Controlling polylactide stereocomplex (sc-PLA) self-assembly: From microspheres to nanoparticles

Abstract

Linear and star-shaped polymers have been synthesized by the controlled ring-opening (ROP) polymerization of l- and d-lactide using 1-methyl-2-hydroxymethyl-3-butylimidazolium tetrafluoroborate and dipentaerythritol as initiators, respectively. To introduce carboxylic end-groups onto the star-shaped polylactides, the reaction of –OH end-groups with succinic anhydride was employed.

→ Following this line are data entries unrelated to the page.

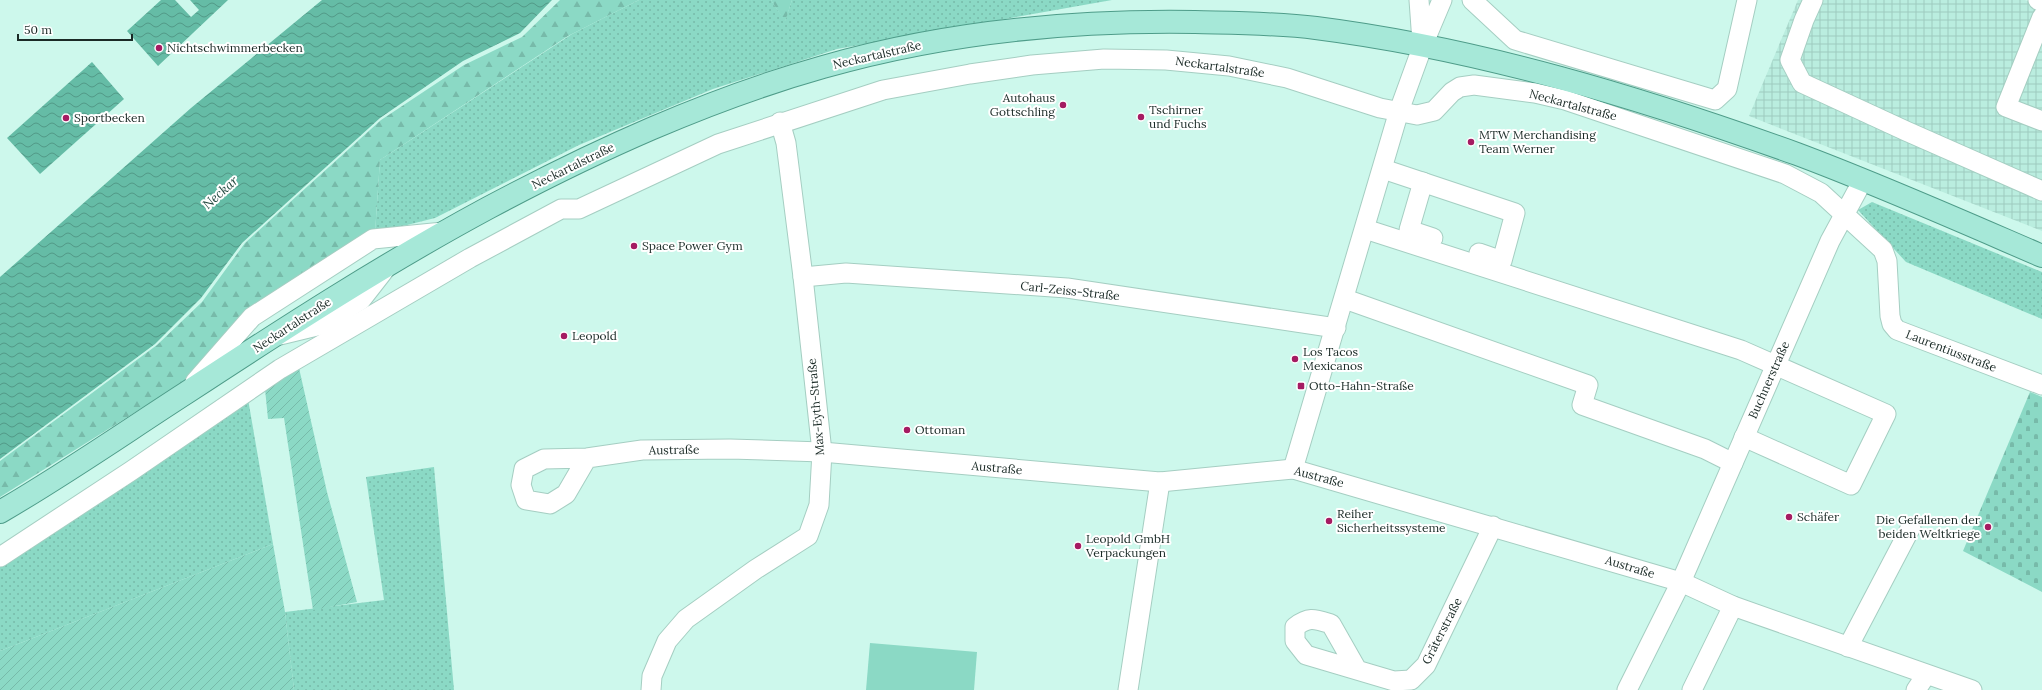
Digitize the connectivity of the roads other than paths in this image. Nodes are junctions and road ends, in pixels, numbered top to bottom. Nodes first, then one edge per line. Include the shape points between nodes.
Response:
1 (1419, 0) edge
2 (1442, 0) edge
3 (1472, 0) edge
4 (1747, 0) edge
5 (1813, 0) edge
6 (2038, 0) edge
7 (2042, 2) edge
8 (2042, 18) edge
9 (1422, 45) junction
10 (1399, 111) junction
11 (2042, 121) edge
12 (780, 122) junction
13 (1383, 169) junction
14 (1863, 180) junction
15 (1423, 182) junction
16 (2042, 191) edge
17 (1844, 214) junction
18 (1365, 229) junction
19 (445, 231) junction
20 (2042, 256) edge
21 (803, 277) junction
22 (1345, 299) junction
23 (1336, 328) junction
24 (1775, 366) junction
25 (2042, 385) edge
26 (187, 392) junction
27 (1744, 437) junction
28 (822, 452) junction
29 (587, 458) dead end
30 (1733, 463) junction
31 (1293, 468) junction
32 (1160, 482) junction
33 (0, 512) edge
34 (1493, 526) junction
35 (1911, 527) dead end
36 (0, 557) edge
37 (1680, 582) junction
38 (1733, 606) junction
39 (1848, 647) junction
40 (1356, 668) dead end
41 (1921, 682) edge
42 (651, 690) edge
43 (1128, 690) edge
44 (1627, 690) edge
45 (1692, 690) edge
46 (1972, 690) edge

1 - 9 street
2 - 9 street
3 - 4 street via 1514,40 1716,100 1727,90
5 - 16 street via 1790,60 1802,83
6 - 7 street
8 - 11 street via 2006,107
9 - 10 street
9 - 14 main road, Neckartalstraße via 1529,69 1617,94 1710,124
9 - 19 main road, Neckartalstraße via 1312,28 1220,22 1124,21 1033,27 961,36 825,66 656,126
10 - 12 street, Neckartalstraße via 1380,108 1287,78 1228,66 1166,60 1104,59 1032,65 883,90
10 - 13 street
10 - 17 street, Neckartalstraße via 1426,114 1439,107 1460,87 1474,85 1542,95 1607,113 1785,174 1821,193
12 - 21 street, Max-Eyth-Straße via 786,143
12 - 36 street, Neckartalstraße via 718,144 579,209 561,209 470,258 280,369
13 - 15 street
13 - 18 street
14 - 17 street, Buchnerstraße
14 - 20 main road, Neckartalstraße
15 - 15 street via 1515,213 1502,261 1409,230
17 - 24 street, Buchnerstraße
17 - 25 street, Laurentiusstraße via 1883,250 1887,261 1890,316 1892,324 1898,330
18 - 22 street
18 - 24 street via 1741,350
19 - 26 main road, Neckartalstraße
19 - 26 street via 373,239 252,317
21 - 23 street, Carl-Zeiss-Straße via 846,273 1067,288
21 - 28 street, Max-Eyth-Straße
22 - 23 street
22 - 30 street via 1588,385 1582,406 1705,449
23 - 31 street
24 - 27 street, Buchnerstraße
24 - 27 street via 1886,414 1851,485
26 - 33 main road, Neckartalstraße via 47,485
27 - 30 street, Buchnerstraße
28 - 29 street, Austraße via 642,450
28 - 32 street, Austraße
28 - 42 street, Max-Eyth-Straße via 819,505 808,536 686,619 667,641 652,676
30 - 37 street, Buchnerstraße
31 - 32 street, Austraße
31 - 34 street, Austraße
32 - 43 street
34 - 37 street, Austraße
34 - 40 street, Gräterstraße via 1426,665 1411,680 1394,681
35 - 39 street
37 - 38 street, Austraße
37 - 44 street, Buchnerstraße
38 - 39 street, Austraße
38 - 45 street
39 - 41 street, Austraße
41 - 46 street, Austraße

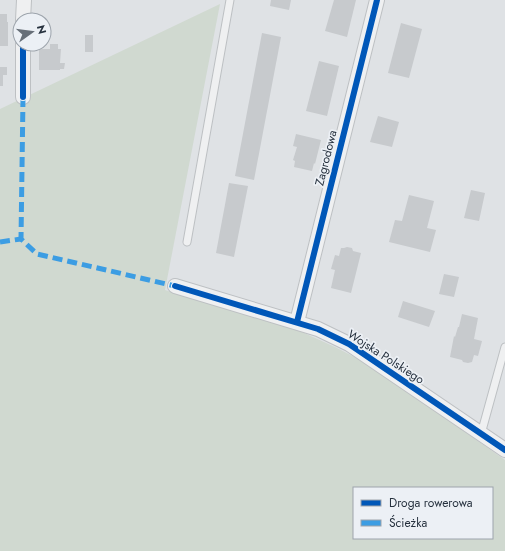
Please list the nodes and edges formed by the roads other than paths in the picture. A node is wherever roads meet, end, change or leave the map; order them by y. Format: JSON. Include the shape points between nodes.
{"nodes":[{"id":1,"x":24,"y":0,"type":"edge"},
{"id":2,"x":230,"y":0,"type":"edge"},
{"id":3,"x":376,"y":0,"type":"edge"},
{"id":4,"x":24,"y":12,"type":"edge"},
{"id":5,"x":23,"y":52,"type":"edge"},
{"id":6,"x":23,"y":97,"type":"dead end"},
{"id":7,"x":187,"y":242,"type":"dead end"},
{"id":8,"x":175,"y":286,"type":"dead end"},
{"id":9,"x":297,"y":322,"type":"junction"},
{"id":10,"x":505,"y":346,"type":"edge"},
{"id":11,"x":481,"y":434,"type":"junction"},
{"id":12,"x":505,"y":450,"type":"edge"}],
"edges":[{"from":1,"to":4,"type":"street"},
{"from":2,"to":7,"type":"lane"},
{"from":3,"to":9,"type":"street","name":"Zagrodowa"},
{"from":5,"to":6,"type":"street"},
{"from":8,"to":9,"type":"street","name":"Wojska Polskiego"},
{"from":9,"to":11,"type":"street","name":"Wojska Polskiego","via":[[349,344]]},
{"from":10,"to":11,"type":"lane"},
{"from":11,"to":12,"type":"street","name":"Wojska Polskiego"}]}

Afterwards, the starting and modified polylactides were used for the preparation of star-shaped and star-shaped/linear stereocomplexes in 1,4-dioxane and tetrahydrofuran (THF). In these solvents, the stereocomplexes spontaneously precipitated. Star-shaped stereocomplexes with hydroxyl end-groups formed microspheres with diameters ranging from 1 to 4 μm (depending on the initial concentration of sc-PLA components) following precipitation from THF. However, the combined effect of the nature of the end-groups and PLA architecture causes the formation of uniform stereocomplex nanoparticles (∼400 nm) in 1,4-dioxane from the combination of star-shaped PLA functionalized with carboxylic end-groups and linear PLA with ionic liquid end-groups. Microscopic analysis showed that nanometre-sized grains of stereocomplexes (∼30 nm) aggregated to form larger stereocomplex nanoparticles. It was observed that the combination of three factors, i.e., the end-group interactions, architecture of the enantiomeric components, and basicity of the solvent in which the stereocomplexes are prepared, influences the properties and morphology of the final stereocomplex-based materials.